Call me, Robert. The wife never has to know.


Stigma Stigmata

It's interesting the reactions I get when telling people that I am bipolar - from friends, family and strangers. Typically the first response I'm given is "No you're not: there's no such thing!" However, since I have been through many, many assessments at this point, and since I'm the one on the wild waves of manic and depressive episodes I know this to be false. I go through the meaning of the mood disorder that I'm still learning about only to get stern faces and furious headshakes. "That's something the doctors invented to excuse people's bad behavior. There's no such thing really. I don't believe in it." Generally I let the doubters alone because frankly who gives a shit, they're not paying my psychiatrist after all.

But the stigma is real and powerful.
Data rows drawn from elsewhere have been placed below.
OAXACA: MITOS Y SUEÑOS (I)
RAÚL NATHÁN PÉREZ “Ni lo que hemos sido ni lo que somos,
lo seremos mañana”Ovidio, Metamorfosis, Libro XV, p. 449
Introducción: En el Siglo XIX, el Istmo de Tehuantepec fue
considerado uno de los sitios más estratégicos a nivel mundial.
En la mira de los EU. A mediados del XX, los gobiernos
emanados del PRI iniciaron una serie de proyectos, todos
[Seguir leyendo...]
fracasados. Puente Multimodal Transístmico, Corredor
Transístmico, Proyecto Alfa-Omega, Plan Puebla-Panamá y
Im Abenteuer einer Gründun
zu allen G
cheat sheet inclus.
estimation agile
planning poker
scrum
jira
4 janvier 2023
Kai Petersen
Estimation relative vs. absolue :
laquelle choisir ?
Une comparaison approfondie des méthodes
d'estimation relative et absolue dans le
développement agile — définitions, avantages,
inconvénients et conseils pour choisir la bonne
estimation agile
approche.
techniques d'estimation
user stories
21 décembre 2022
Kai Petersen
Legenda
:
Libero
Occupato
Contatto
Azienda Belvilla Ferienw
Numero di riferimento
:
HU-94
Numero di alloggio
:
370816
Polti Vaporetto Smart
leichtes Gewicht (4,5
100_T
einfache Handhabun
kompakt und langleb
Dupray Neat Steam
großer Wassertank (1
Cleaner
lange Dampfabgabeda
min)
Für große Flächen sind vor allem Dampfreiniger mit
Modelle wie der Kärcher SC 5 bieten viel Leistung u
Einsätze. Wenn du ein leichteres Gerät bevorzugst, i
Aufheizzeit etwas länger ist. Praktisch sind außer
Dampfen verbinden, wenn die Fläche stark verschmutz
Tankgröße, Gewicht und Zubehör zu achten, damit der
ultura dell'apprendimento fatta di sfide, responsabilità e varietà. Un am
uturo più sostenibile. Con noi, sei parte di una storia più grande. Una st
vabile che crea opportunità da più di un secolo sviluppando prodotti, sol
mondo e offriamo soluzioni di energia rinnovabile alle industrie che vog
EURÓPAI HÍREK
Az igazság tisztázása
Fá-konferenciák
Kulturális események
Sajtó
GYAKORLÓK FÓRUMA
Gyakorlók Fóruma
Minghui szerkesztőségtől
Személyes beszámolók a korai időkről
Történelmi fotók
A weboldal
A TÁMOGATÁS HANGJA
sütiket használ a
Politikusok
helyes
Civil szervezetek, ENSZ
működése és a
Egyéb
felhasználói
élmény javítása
Everyone automatically assumes you must be Robert Downey Jr. in your madness. (Note: I have no evidence that Robert Downey Jr. is bipolar. I'm just saying that if you want to stereotype a self-medicating, uncontrollable bipolar individual a la Richard Gere's performance in Mr. Jones then RDJ's former antics also make a good stereotype even without RDJ being a true bipolar. Get it? Anyway.) You couldn't actually find a more seemingly together, cautious, level headed personality than me. You could but just allow me my exaggerations for the moment. I'm talking about stigma here and the judgments made by bystanders are simply rife. It's like the worst diagnosis that others can think of for a loved one - "You cant be one of those." If I said I was gay people would be shocked but they'd be less nasty to my face I think. And there's nothing wrong with gay but in our society mental illness is viewed as one of the great taboos.. No one wants to talk about it, no one wants to know about it; type that equal to or double for being gay.


It's in the way people look at you. Literally. That searching look people give me as consideration of every crazy thing I've ever hinted. "Well she's a creative type and you know about those. I don't think she's gay. But she could be just crazy." Because gay is crazy these days, you know. Still. Who has mental illness pride though? I don't. I'm still trying to figure it all out but I've got plenty of genetic predisposition. I was initially type as a major depressive, a huge mistake since all the antidepressants they shoved down my throat caused the undiagnosed bipolar disorder to become worse and spiral out of control in an ever increasing manner from breakdowns occurring more frequently and more severely to making symptoms more noticeable finally resulting in a near complete withdrawl from the world.


 I haven't been able to work in years, I went from being an ambitious woman marked for the higher echelons of academia - or whatever I wanted to be frankly - to sitting in dark rooms permanently. And no one knew. No one knew I'd broken that completely. People suspected but no one could know entirely because I didn't let them. From not working and sitting in quiet dark rooms I soon couldn't get out of bed. But talking to friends and loved ones on the phone or through Facebook can't reveal the horrors holding a person to an invisible prison and damned if I'd let anyone know. My mother knew but she had so much to do to keep me alive and in that bed that without insurance she was lucky to keep me alive.


So slowly and surely I lost friends who couldnt seem to make me focus on the worldly and fun elements of life. Family members avoided the weird vibe I kept exerting.


And the loneliness was fine with me - quiet was essential. Bipolar disorder won.


I've never been so far away from home or so helpless in my personal security but falling out of my home, my security got me help. So the stigma, the strange looks I ignore. I'm alive. I survived. I was bleeding out, sometimes in plain sight and I should by all rights be dead. I'm still bleeding but there's a tourniquet now. That's all.